2854

Fat-water separated T1 mapping with multi-echo MP2RAGE
Marc-Antoine Fortin1,2, Véronique Fortier1,3, Jorge Campos Pazmino1, Andre van der Kouwe4, and Ives Roger Levesque1,5
1Medical Physics Unit, McGill University, Montreal, QC, Canada, 2Physics, NTNU, Trondheim, Norway, 3Medical Imaging, McGill University Health Centre, Montreal, QC, Canada, 4Athinoula A. Martinos Center for Biomedical Imaging, Havard Medical School, Boston, MA, United States, 5Research Institute of the McGill University Health Centre, Montreal, QC, Canada

Synopsis

To design a novel fat-water separated T1 mapping technique from a multi echo (ME) version of the Magnetization Prepared Two Rapid Acquisition of Gradient Echoes (MP2RAGE) sequence by adapting the MP2RAGE sequence to shorter T1 values resembling values observed for fat (between 200 and 800 ms) and introducing a 3-point Dixon fat-water separation step in the analysis.

Introduction

The measurement of fat-specific and water-specific T1 relaxation times is of interest for liver imaging1 , and characterization of hypoxia in diabetes2 and for radiotherapy applications3 . This can be achieved using spectroscopic relaxation measurement4, chemically selective T1 mapping5,6, and modified variable flip angle T1 mapping7. T1 mapping can be efficiently and accurately achieved using Magnetization Prepared Two Rapid Acquisition of Gradient Echoes (MP2RAGE), where the signals from a dual-acquisition inversion recovery pulse sequence are combined in such a way that the signal dependence of T1 on the combined signal is monotonic over a given range of T18. Fat-water separation is a well-established technique with a variety of applications9. In this study, we introduce a multi-echo MP2RAGE acquisition combined with fat-water separation for T1 mapping. The method generates volumetric T1 maps of both fat and water components.

Methods

A “short T1” MP2RAGE protocol was designed for mapping a T1 range between 200 ms and 800 ms, by adjusting the inversion times TI1 and TI2, the flip angles α1 and α2, the repetition time TR, readout bandwidth, and the shot interval TRMP2PRAGE. A multi-echo version of this short T1 protocol was implemented using a custom ME-MP2RAGE sequence10. 3-point Dixon fat-water separation was applied independently to each of the two RAGE images11 (with an eight-resonance spectral model of fat measured using MR spectroscopy4) , and the resulting fat and water RAGE images were combined to produce fat-specific and water-specific MP2RAGE images. These images were used with the MP2RAGE lookup table adapted to the short T1 protocol to determine the fat T1 and water T1, respectively. MP2RAGE protocol parameters are reported in Table 1.

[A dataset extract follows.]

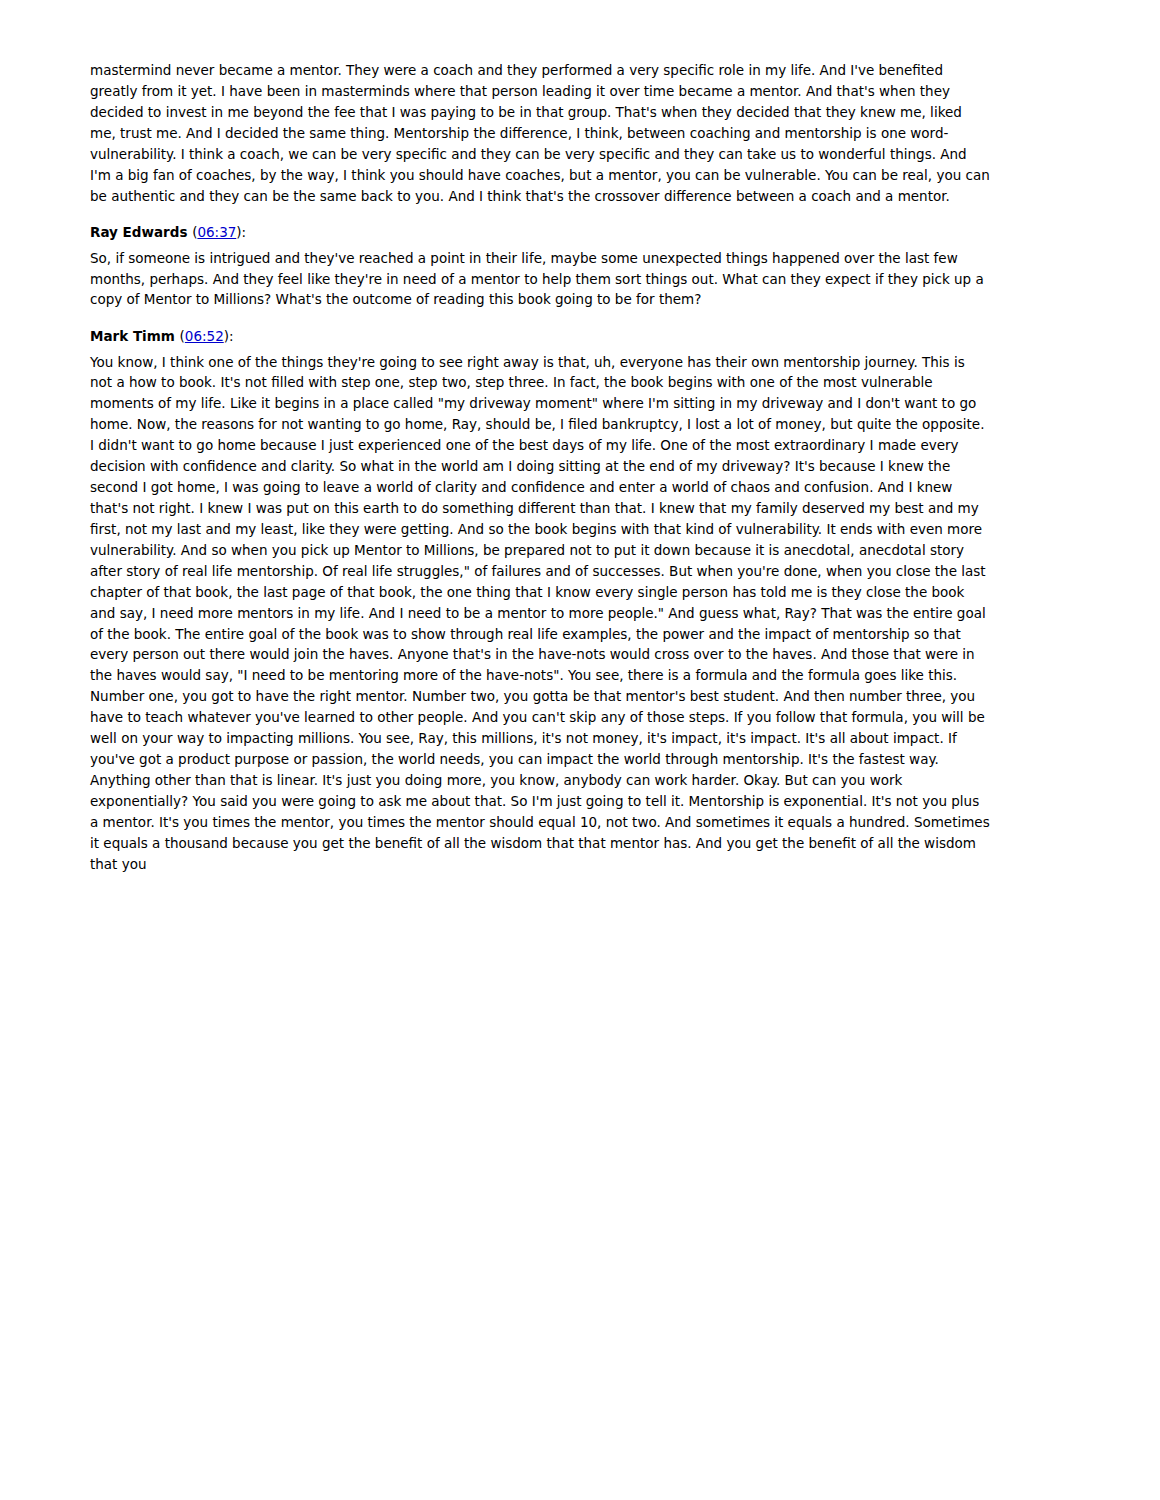mastermind never became a mentor. They were a coach and they performed a very specific role in my life. And I've benefited greatly from it yet. I have been in masterminds where that person leading it over time became a mentor. And that's when they decided to invest in me beyond the fee that I was paying to be in that group. That's when they decided that they knew me, liked me, trust me. And I decided the same thing. Mentorship the difference, I think, between coaching and mentorship is one word- vulnerability. I think a coach, we can be very specific and they can be very specific and they can take us to wonderful things. And I'm a big fan of coaches, by the way, I think you should have coaches, but a mentor, you can be vulnerable. You can be real, you can be authentic and they can be the same back to you. And I think that's the crossover difference between a coach and a mentor.
Ray Edwards (06:37):
So, if someone is intrigued and they've reached a point in their life, maybe some unexpected things happened over the last few months, perhaps. And they feel like they're in need of a mentor to help them sort things out. What can they expect if they pick up a copy of Mentor to Millions? What's the outcome of reading this book going to be for them?
Mark Timm (06:52):
You know, I think one of the things they're going to see right away is that, uh, everyone has their own mentorship journey. This is not a how to book. It's not filled with step one, step two, step three. In fact, the book begins with one of the most vulnerable moments of my life. Like it begins in a place called "my driveway moment" where I'm sitting in my driveway and I don't want to go home. Now, the reasons for not wanting to go home, Ray, should be, I filed bankruptcy, I lost a lot of money, but quite the opposite. I didn't want to go home because I just experienced one of the best days of my life. One of the most extraordinary I made every decision with confidence and clarity. So what in the world am I doing sitting at the end of my driveway? It's because I knew the second I got home, I was going to leave a world of clarity and confidence and enter a world of chaos and confusion. And I knew that's not right. I knew I was put on this earth to do something different than that. I knew that my family deserved my best and my first, not my last and my least, like they were getting. And so the book begins with that kind of vulnerability. It ends with even more vulnerability. And so when you pick up Mentor to Millions, be prepared not to put it down because it is anecdotal, anecdotal story after story of real life mentorship. Of real life struggles," of failures and of successes. But when you're done, when you close the last chapter of that book, the last page of that book, the one thing that I know every single person has told me is they close the book and say, I need more mentors in my life. And I need to be a mentor to more people." And guess what, Ray? That was the entire goal of the book. The entire goal of the book was to show through real life examples, the power and the impact of mentorship so that every person out there would join the haves. Anyone that's in the have-nots would cross over to the haves. And those that were in the haves would say, "I need to be mentoring more of the have-nots". You see, there is a formula and the formula goes like this. Number one, you got to have the right mentor. Number two, you gotta be that mentor's best student. And then number three, you have to teach whatever you've learned to other people. And you can't skip any of those steps. If you follow that formula, you will be well on your way to impacting millions. You see, Ray, this millions, it's not money, it's impact, it's impact. It's all about impact. If you've got a product purpose or passion, the world needs, you can impact the world through mentorship. It's the fastest way. Anything other than that is linear. It's just you doing more, you know, anybody can work harder. Okay. But can you work exponentially? You said you were going to ask me about that. So I'm just going to tell it. Mentorship is exponential. It's not you plus a mentor. It's you times the mentor, you times the mentor should equal 10, not two. And sometimes it equals a hundred. Sometimes it equals a thousand because you get the benefit of all the wisdom that that mentor has. And you get the benefit of all the wisdom that you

The theoretical accuracy and precision of the short T1 MP2RAGE protocol was assessed using numerical simulations, along with a “long T1” single echo MP2RAGE protocol originally developed for mapping T1 values between 1000 ms and 2000 ms (typical of brain tissue at 3 T)8.

The single echo and multi-echo short T1 MP2RAGE protocols were then evaluated experimentally and compared against the long T1 single echo MP2RAGE protocol and a reference T1 mapping technique (inversion recovery spin echo)12 in homemade phantoms. Two phantoms were constructed: (I) 7 vials doped with gadobutrol, a gadolinium-based contrast agent (GBCA), diluted in distilled deionized water with [GBCA] ranging from 0.04 mM to 1.1 mM, which were immersed in a larger vessel filled with a water solution doped with GBCA and NaCl ([GBCA] = 0.1 mM, [NaCl] = 85 mM); (II) 20 vials of a commercial fat-water emulsion (Microlipid, Nestle, 50% fat weight/volume) diluted with various amounts of distilled deionized water to modulate the fat fraction between 0 and 50% (w/v) and doped with GBCA ([GBCA] between 0 and 1.04 mM in the total solution volume), all immersed in a vessel filled with the same GBCA+NaCl-doped water as phantom I. A field-of-view (FOV) of 200×204 mm2 was used for all acquisitions with slice coverage between 192 mm and 204 mm.

Results and Discussion

Simulations revealed that the short T1 MP2RAGE protocol achieved a greater signal dynamic range within the T1 range of interest (Figure 1a and 1b) and provided greater precision (lower variability) within the range of interest than the long T1 MP2RAGE acquisition (Figure 1d). Moreover, the short T1 MP2RAGE protocol provided increased accuracy over the conventional MP2RAGE acquisition (Figure 1c).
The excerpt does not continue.